The Second World War was a turning point following which design in Slovakia developed under different conditions. After the Communist Party assumed a monopoly of power in the recovered Czechoslovakia, Slovakia experienced massive industrialisation, but production was predominantly orientated towards quantitative aspects, while inadequately preferring heavy industry. The principles of market mechanisms driving the development of design, particularly competitive pressure, were absent. The internal environment of the Czechoslovak economy was determined by monopoly producers and exports were directed mainly towards the east, where the majority of Czechoslovak products were without competition. Emphasis on innovative processes in production was also absent. Gradual technological leeway did not allow the implementation of many interesting design solutions which were mainly presented at various competitions and exhibitions. Many of them only ended up as unimplemented prototypes. Design thus reached the position of a platonic profession which was formally supported by official ideology (quality design was seen to contribute to the multilateral satisfaction of growing material and spiritual human needs, which was one of the basic objectives of a socialist society), but which in reality only meant an unnecessary load on a deformed economy. Utility graphics formed a partial exception, while those areas that were usable in political propaganda were preferred and massively supported.

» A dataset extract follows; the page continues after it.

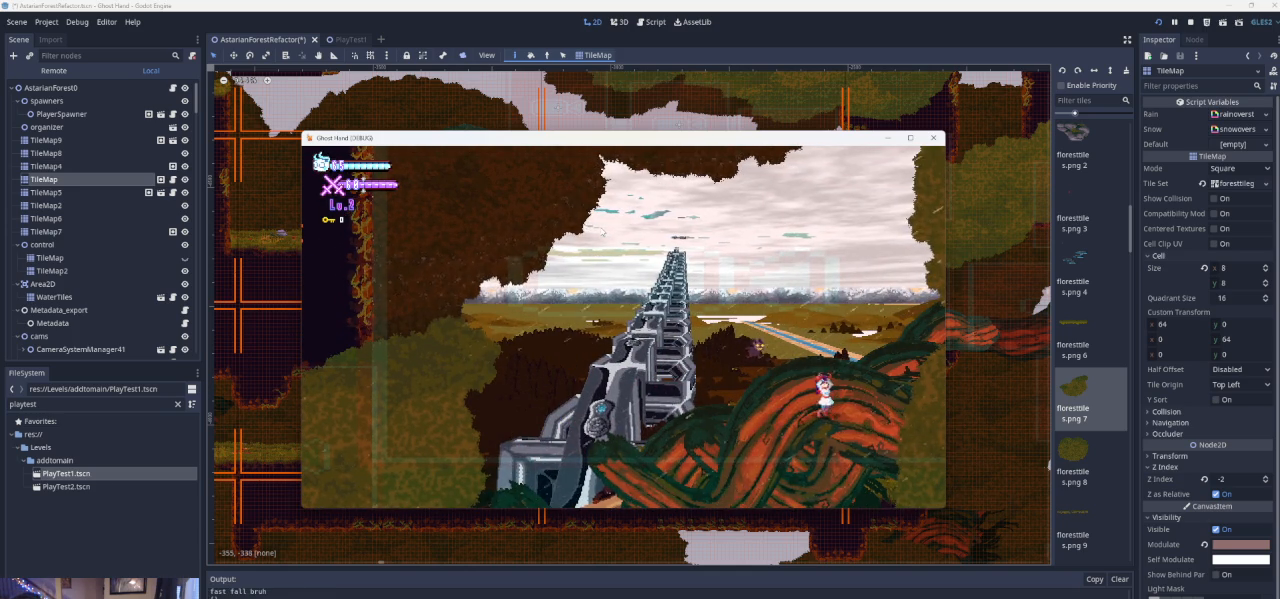
{"buttons": [], "left_stick": "right", "events": [[33, "left_stick", "center"], [300, "left_stick", "right"]]}
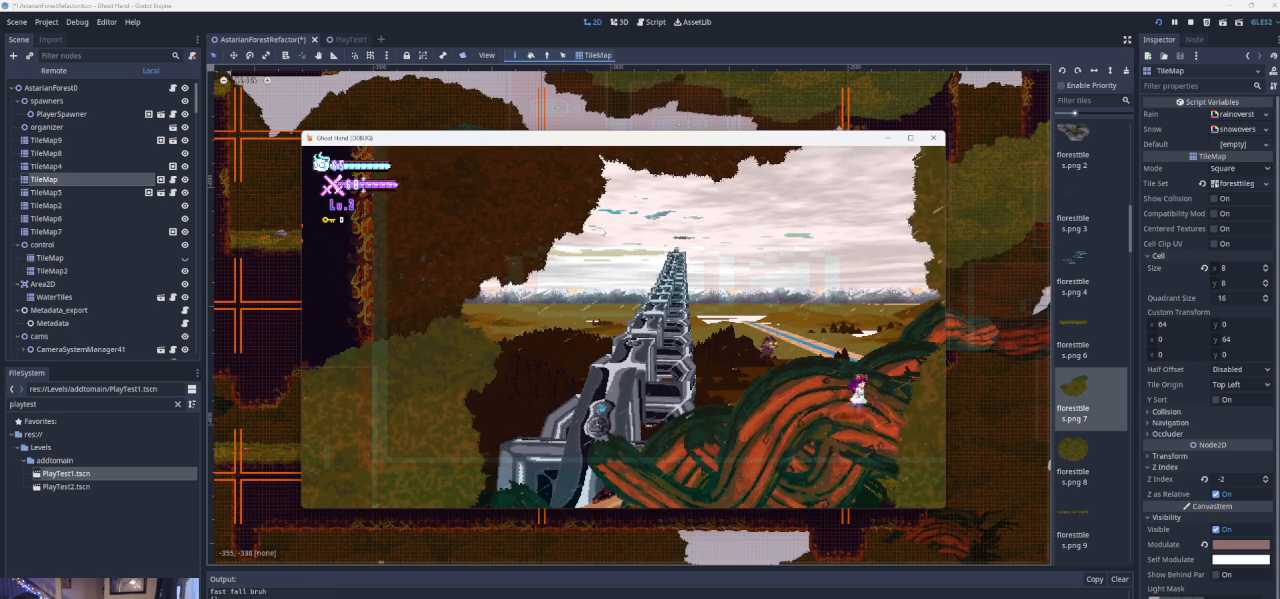
{"buttons": [], "left_stick": "right", "events": []}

Problems in the professional career of designers often resulted in their resignation from co-operation with industrial production and in their ‘escape’ to free creative art disciplines, the moral and financial assessment of which was higher. The quality standard of design in industrial production was only successfully maintained by a few producers who concentrated on exports to industrially advanced countries, or in enterprises with ‘progressive’ management. Slovak designers thus had no appropriate conditions for the implementation of their design ideas.
The few cases of actually implemented co-operation during the 1950s, especially the operation of Karol Holosko at the United Glassworks in Lednické Rovne (utility glass production) and the operation of Jan Calovka at Sandrik Dolné Hámre (cutlery and metal tableware), brought results comparable with the advanced world level. Along with the above, the furniture designers Viktor Holestak-Holubar and Frantisek Jirak must also be mentioned, as well as Igor Didov who concentrated on several spheres of industrial production. Graphic design was generally narrowed down to poster production with an emphasis on political posters. The long-term co-operation of Cestmir Pechr with the Slovak National Theatre (SND) was also exceptionally productive in the area of theatrical posters. Among the more universally oriented graphic designers, Vlastimil Herold, Drahomir Mrozek and Alojz Riskovic must also be mentioned, and the production of the latter designer in particular met the most demanding creative criteria.